BREXIT WILL EAT BORIS JOHNSON WHOLE AND SHIT HIM OUT IN DRY PIECES : Democracy in the U.K. is in intensive care at the moment, but it’s not dead and may not even be in total coma.
The encouraging news comes after the House of Commons passed a key Lords amendment to a NI bill earlier, making Boris Johnson’s suspected plan to go rogue and prorogue parliament (to force through a No Deal Brexit) much, much harder.
“Even the usual Lexit Labour rebels, who should probably piss off and join the Tories, couldn’t save the next prime minister’s skin this time,” our Westminster watcher reports, “this is because there were so many Tory ones starting to freak about how much batshit insanity is going to be attached to their legacy.”
(*image courtesy of Jim Pickard’s Twitter feed @PickardJE)
But of course the real winner from today’s votes in the House of Commons is Brexit. We decided to talk to Brexit to see how it is feeling.
”I’m speeding up my work,” Brexit told us, busy with the length of rusting steel cable it uses as dental floss, “here, hang on, Theresa May’s thigh bone is stuck between my molars. Give’s a sec.”
We waited while Brexit scraped the brittle bone from between its fangs. We waited longer still while it first inspected the wreckage of the outgoing prime minister and then slowly ground down the bone.

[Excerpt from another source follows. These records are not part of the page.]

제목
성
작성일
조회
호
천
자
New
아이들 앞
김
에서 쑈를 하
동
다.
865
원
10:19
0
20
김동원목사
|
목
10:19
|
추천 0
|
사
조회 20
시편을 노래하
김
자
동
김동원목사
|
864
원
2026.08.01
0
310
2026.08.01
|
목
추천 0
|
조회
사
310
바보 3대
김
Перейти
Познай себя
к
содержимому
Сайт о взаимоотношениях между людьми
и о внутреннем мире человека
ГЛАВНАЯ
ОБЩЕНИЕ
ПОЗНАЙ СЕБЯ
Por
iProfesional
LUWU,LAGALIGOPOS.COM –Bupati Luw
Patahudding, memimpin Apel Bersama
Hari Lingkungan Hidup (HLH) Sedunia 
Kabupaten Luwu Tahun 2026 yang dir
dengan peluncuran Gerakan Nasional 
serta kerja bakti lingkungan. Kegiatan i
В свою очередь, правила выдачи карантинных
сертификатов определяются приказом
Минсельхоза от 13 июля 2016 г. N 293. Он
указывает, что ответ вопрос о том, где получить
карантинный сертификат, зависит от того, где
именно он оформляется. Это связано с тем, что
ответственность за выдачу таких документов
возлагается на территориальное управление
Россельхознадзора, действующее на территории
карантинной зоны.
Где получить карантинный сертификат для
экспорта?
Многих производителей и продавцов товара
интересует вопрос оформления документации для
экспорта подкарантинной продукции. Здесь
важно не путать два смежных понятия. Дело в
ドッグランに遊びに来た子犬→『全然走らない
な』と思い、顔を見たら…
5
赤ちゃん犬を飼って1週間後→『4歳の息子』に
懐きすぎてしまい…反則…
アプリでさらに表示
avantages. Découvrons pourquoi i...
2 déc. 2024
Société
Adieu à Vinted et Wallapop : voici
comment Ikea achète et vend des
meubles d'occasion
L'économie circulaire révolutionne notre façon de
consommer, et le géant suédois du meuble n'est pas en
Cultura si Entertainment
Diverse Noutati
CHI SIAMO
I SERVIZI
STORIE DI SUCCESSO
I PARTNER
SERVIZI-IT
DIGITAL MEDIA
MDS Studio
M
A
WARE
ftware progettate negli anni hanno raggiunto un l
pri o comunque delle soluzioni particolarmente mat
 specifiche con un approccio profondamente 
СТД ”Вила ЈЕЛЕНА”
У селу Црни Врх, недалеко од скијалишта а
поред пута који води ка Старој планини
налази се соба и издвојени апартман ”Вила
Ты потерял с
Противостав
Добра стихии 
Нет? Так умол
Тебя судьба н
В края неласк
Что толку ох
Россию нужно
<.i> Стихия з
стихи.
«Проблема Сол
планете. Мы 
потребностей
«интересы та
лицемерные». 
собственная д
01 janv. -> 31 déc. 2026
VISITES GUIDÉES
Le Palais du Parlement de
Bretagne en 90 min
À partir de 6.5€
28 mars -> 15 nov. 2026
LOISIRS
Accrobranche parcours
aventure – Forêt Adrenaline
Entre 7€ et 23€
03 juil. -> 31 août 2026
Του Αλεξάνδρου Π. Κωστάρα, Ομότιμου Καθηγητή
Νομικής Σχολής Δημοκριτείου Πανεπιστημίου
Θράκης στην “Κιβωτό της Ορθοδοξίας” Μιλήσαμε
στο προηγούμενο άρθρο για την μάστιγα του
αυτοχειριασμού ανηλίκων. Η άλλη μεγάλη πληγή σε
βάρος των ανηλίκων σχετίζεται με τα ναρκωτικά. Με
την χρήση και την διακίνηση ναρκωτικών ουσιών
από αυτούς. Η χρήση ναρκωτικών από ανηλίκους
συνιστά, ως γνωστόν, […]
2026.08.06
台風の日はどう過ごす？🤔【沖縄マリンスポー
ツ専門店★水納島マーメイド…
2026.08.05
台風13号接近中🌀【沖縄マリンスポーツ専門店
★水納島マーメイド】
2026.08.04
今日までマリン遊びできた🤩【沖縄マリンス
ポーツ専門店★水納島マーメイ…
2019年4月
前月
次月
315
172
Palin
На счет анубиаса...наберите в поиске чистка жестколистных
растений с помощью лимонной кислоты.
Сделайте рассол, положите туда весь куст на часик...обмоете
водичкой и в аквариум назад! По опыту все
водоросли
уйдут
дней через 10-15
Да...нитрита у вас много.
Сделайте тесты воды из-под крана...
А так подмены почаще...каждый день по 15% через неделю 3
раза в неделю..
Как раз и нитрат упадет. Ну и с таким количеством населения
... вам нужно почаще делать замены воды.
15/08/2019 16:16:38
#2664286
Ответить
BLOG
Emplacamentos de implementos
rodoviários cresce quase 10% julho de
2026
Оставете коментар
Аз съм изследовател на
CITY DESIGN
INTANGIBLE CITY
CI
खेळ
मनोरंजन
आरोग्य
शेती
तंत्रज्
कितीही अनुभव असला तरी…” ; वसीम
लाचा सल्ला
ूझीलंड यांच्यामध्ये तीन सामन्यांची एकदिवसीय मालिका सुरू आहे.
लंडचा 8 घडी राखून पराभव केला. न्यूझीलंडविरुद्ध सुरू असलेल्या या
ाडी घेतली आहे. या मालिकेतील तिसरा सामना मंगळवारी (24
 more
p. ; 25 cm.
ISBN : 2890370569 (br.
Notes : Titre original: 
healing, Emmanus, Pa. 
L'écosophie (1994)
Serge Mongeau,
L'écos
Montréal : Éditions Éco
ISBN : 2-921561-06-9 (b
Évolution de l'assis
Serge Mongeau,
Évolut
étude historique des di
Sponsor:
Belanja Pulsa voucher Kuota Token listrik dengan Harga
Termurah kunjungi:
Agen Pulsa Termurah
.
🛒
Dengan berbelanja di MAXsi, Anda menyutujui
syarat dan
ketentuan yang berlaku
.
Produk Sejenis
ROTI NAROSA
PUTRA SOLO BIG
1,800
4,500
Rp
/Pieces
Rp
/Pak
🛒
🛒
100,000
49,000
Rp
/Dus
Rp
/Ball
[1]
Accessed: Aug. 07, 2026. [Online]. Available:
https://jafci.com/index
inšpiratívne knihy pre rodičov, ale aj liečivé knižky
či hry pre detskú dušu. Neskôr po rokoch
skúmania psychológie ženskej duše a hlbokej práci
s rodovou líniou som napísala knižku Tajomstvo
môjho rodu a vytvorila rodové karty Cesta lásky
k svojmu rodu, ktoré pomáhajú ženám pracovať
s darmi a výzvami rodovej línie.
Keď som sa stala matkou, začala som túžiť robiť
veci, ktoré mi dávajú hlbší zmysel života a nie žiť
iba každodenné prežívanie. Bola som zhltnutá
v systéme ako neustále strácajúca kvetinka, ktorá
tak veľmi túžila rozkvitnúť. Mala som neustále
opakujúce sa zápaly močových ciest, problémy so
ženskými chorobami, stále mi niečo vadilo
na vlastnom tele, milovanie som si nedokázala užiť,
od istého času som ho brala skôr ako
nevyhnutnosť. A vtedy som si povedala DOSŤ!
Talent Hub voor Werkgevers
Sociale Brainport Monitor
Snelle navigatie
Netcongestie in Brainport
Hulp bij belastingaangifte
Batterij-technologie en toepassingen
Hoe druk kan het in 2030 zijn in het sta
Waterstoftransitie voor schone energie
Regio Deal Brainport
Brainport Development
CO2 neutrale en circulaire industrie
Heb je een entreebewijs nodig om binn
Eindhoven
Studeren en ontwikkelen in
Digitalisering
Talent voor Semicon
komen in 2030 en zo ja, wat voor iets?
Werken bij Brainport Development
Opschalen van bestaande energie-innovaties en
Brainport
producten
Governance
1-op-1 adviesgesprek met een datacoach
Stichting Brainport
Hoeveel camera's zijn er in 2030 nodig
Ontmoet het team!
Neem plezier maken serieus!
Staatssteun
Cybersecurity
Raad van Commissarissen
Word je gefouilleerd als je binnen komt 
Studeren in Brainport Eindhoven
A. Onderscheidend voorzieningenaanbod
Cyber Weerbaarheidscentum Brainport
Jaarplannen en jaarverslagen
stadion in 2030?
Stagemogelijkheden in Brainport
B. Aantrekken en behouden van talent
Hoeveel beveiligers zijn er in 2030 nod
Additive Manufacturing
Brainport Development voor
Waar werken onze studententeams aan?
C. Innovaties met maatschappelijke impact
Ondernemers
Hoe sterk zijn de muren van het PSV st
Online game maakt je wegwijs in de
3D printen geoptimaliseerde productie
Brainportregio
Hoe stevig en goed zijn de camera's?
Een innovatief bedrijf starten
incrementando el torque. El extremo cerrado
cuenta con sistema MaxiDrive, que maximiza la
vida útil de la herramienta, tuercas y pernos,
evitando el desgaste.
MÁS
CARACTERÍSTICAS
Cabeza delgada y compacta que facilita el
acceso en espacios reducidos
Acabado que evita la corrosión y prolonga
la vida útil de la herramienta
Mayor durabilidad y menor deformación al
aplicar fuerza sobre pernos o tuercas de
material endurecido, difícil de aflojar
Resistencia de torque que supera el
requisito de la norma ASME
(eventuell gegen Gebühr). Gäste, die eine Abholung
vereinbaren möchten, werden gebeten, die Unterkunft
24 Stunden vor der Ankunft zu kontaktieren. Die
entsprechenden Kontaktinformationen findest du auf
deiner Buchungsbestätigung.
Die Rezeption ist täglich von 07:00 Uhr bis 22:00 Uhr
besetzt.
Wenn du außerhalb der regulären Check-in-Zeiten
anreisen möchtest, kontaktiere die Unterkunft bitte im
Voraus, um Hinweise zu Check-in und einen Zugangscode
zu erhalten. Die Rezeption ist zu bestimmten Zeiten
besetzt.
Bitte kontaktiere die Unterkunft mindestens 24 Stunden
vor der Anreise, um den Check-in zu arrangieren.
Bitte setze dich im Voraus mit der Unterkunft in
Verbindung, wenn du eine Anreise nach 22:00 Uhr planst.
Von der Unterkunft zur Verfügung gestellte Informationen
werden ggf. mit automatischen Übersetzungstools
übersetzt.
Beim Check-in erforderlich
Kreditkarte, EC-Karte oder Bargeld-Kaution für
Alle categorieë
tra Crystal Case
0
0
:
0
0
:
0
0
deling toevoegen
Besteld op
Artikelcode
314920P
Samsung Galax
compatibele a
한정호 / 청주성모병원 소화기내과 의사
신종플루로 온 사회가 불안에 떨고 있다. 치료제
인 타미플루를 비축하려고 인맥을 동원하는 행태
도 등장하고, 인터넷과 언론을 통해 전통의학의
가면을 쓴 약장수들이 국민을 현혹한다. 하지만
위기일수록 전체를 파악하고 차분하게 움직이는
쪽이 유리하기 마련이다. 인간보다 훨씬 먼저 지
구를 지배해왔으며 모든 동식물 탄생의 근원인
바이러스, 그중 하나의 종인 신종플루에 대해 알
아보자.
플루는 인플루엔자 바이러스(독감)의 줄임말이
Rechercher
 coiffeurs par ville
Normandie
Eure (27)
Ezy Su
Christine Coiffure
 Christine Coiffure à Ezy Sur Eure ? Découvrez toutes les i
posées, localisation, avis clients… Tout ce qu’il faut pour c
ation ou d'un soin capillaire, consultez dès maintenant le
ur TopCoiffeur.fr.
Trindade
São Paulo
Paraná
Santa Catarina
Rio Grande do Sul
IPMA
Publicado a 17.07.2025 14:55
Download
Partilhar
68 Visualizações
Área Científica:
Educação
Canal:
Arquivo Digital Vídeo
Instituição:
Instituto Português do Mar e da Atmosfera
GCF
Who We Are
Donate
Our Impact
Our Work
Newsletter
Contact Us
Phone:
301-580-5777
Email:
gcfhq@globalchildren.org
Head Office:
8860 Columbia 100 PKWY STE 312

”I’m so keen to devour my third Tory prime minister in a row that I’ve started on Boris Johnson before he’s even prime minister. He’s already charred his buttocks with his endless pants fires for me. I’m going to splash on some Tabasco and get stuck in for dinner.”
In a world where liars are ruling too many domains and the U.K. looks set to have its only Trump style evil clown installed as prime minister, it’s encouraging to know that Brexit, helped by some MPs, is wetting it lips and waiting for breakfast.